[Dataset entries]
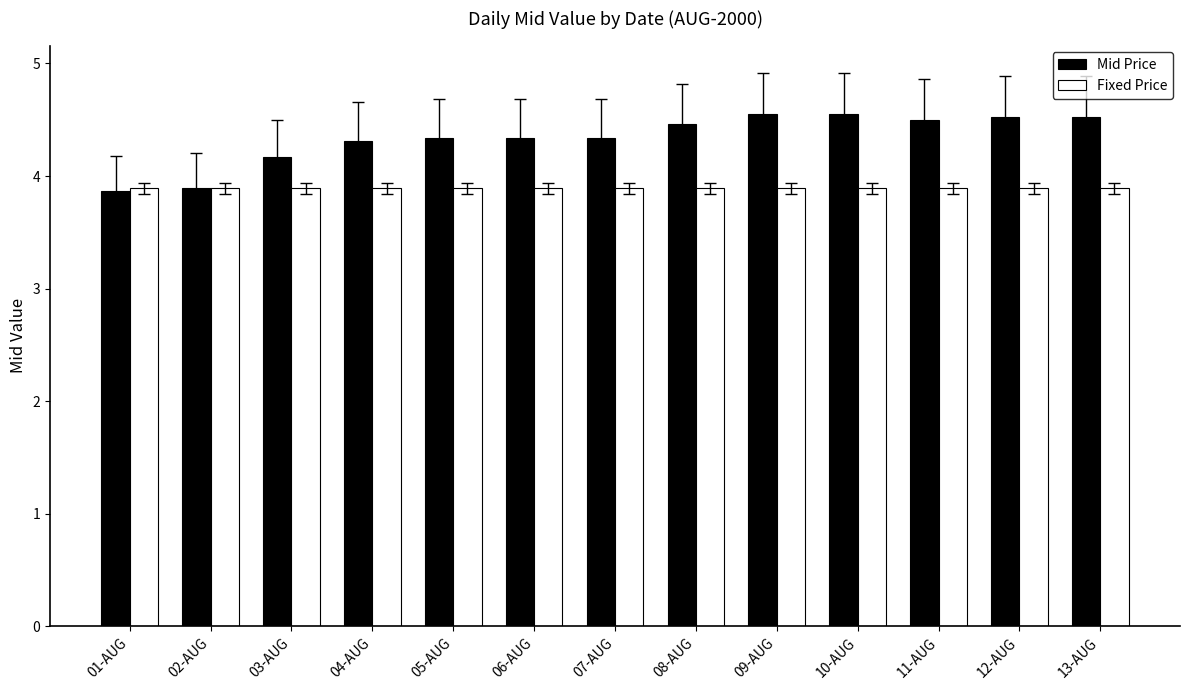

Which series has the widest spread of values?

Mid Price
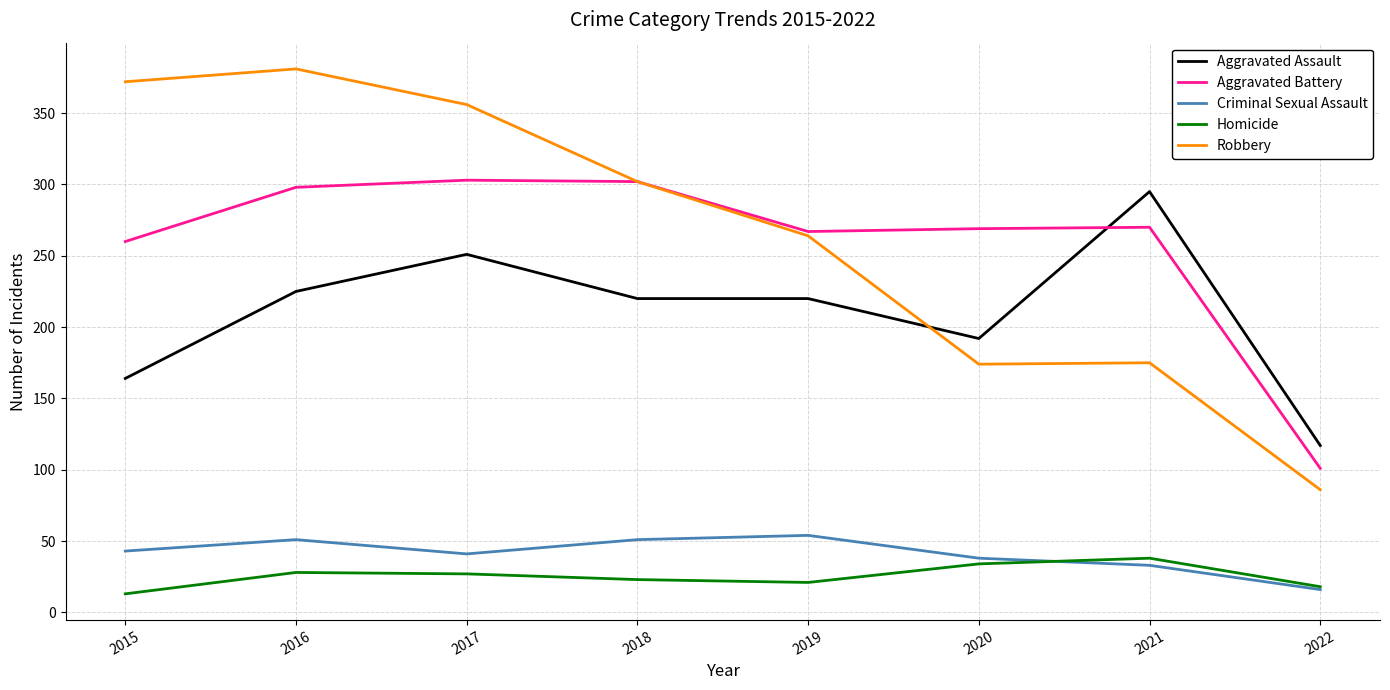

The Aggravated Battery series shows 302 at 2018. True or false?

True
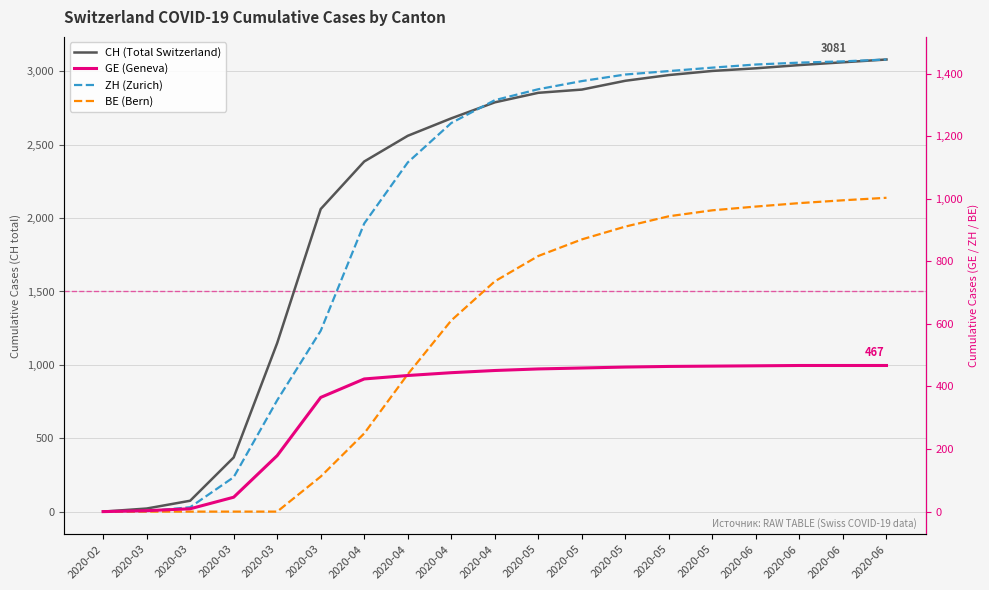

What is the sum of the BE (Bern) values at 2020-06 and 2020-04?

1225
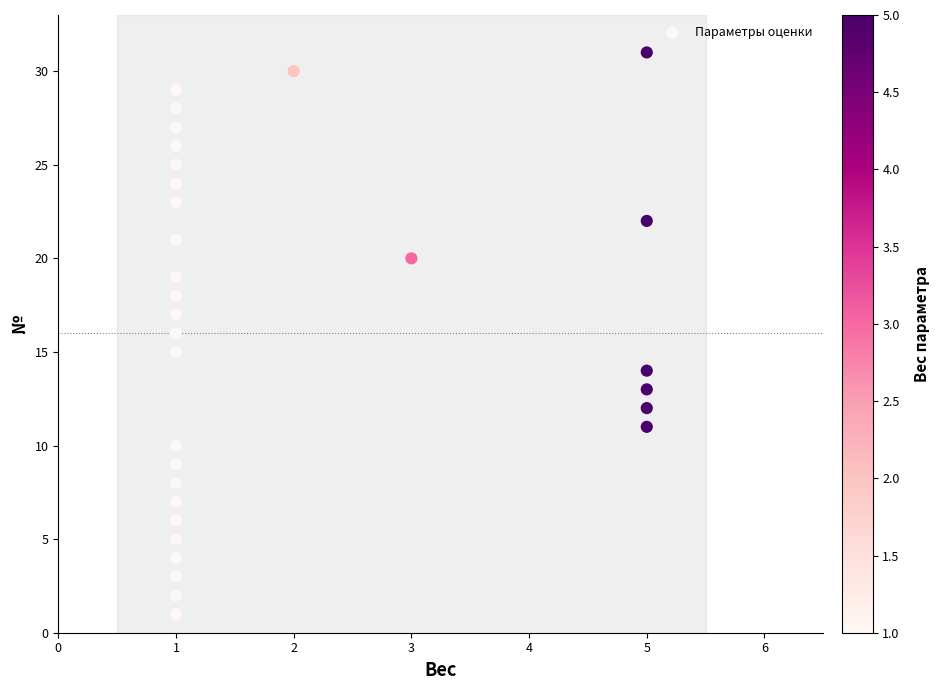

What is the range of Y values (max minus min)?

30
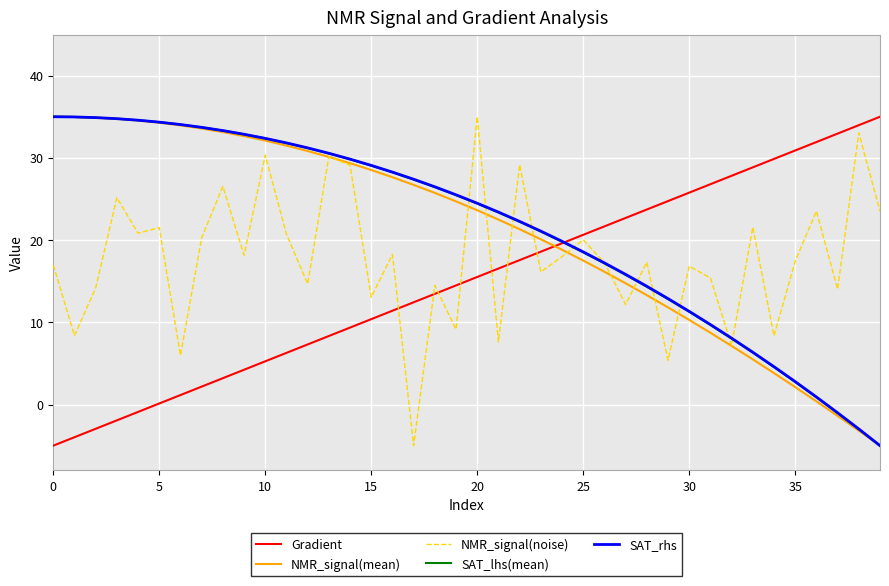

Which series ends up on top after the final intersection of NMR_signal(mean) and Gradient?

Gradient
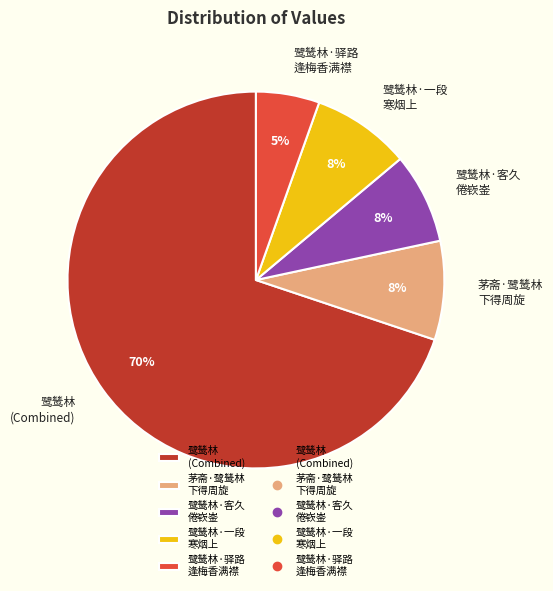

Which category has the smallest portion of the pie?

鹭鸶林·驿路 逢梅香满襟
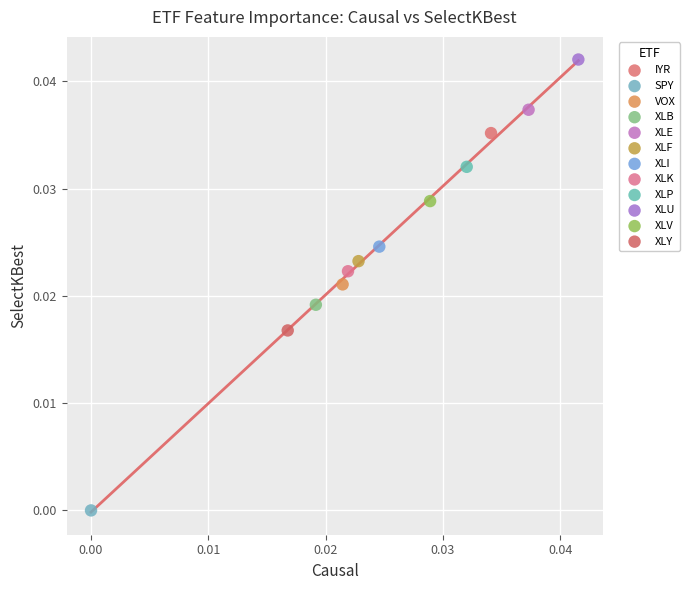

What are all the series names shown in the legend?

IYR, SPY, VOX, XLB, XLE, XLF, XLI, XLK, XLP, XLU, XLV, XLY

...

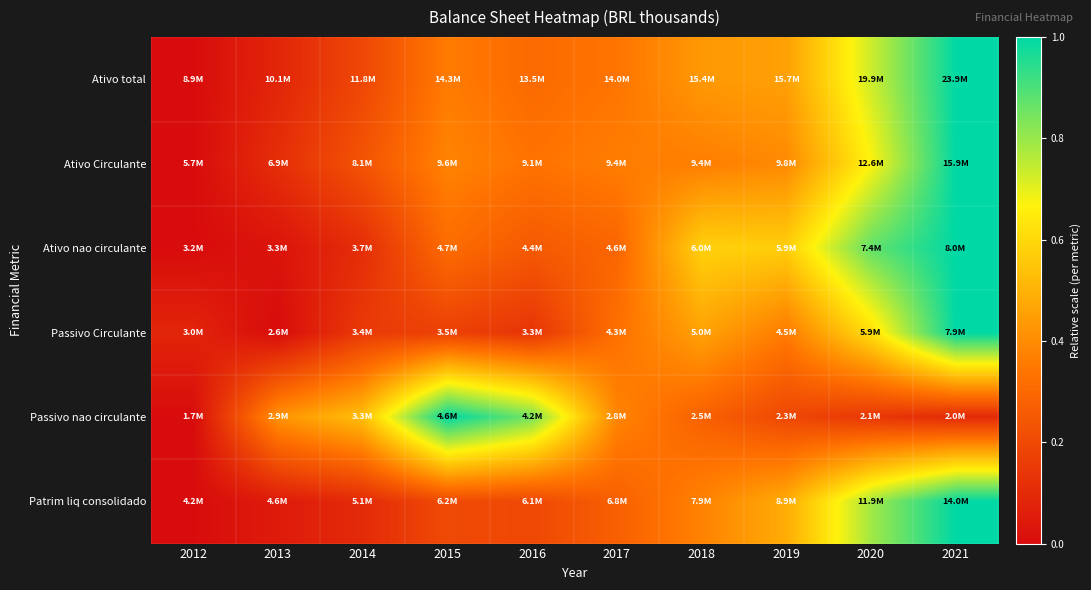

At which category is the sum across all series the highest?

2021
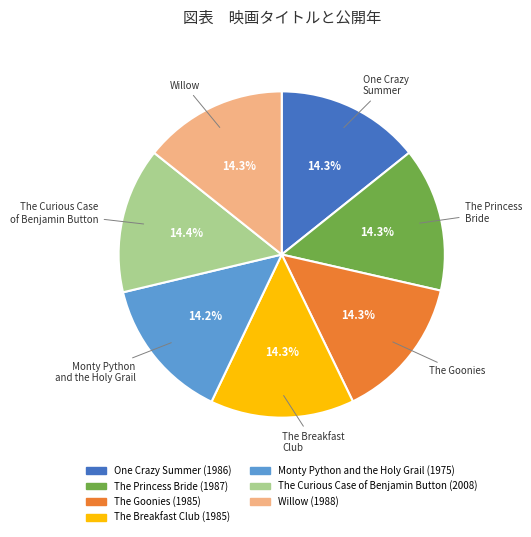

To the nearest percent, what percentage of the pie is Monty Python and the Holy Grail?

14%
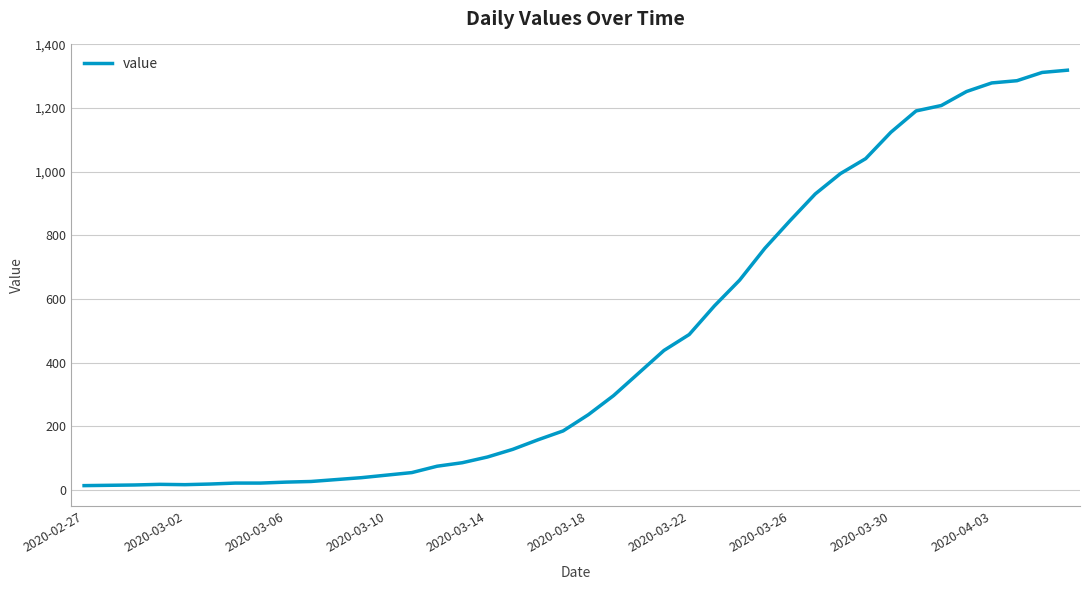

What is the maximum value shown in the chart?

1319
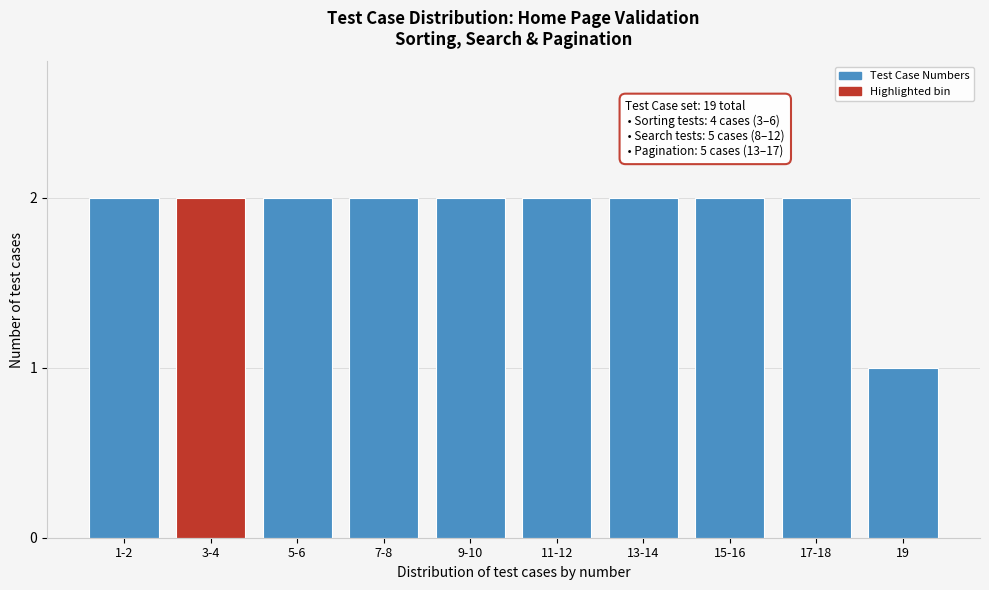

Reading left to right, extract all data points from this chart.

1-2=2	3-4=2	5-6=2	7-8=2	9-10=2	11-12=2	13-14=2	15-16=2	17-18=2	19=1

* * *

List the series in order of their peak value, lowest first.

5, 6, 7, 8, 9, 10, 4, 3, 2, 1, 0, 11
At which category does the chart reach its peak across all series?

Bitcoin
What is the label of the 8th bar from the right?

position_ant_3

> JOB ITEM
Recast the part that opens with the line containing "鹭鸶林·驿路 逢梅香满襟" and closes with the line containing "What are all" as a numbered list, skipping blank lines. Leave the pictures out of your answer.

> TASK ANSWER
1. 鹭鸶林·驿路 逢梅香满襟
2. What are all the series names shown in the legend?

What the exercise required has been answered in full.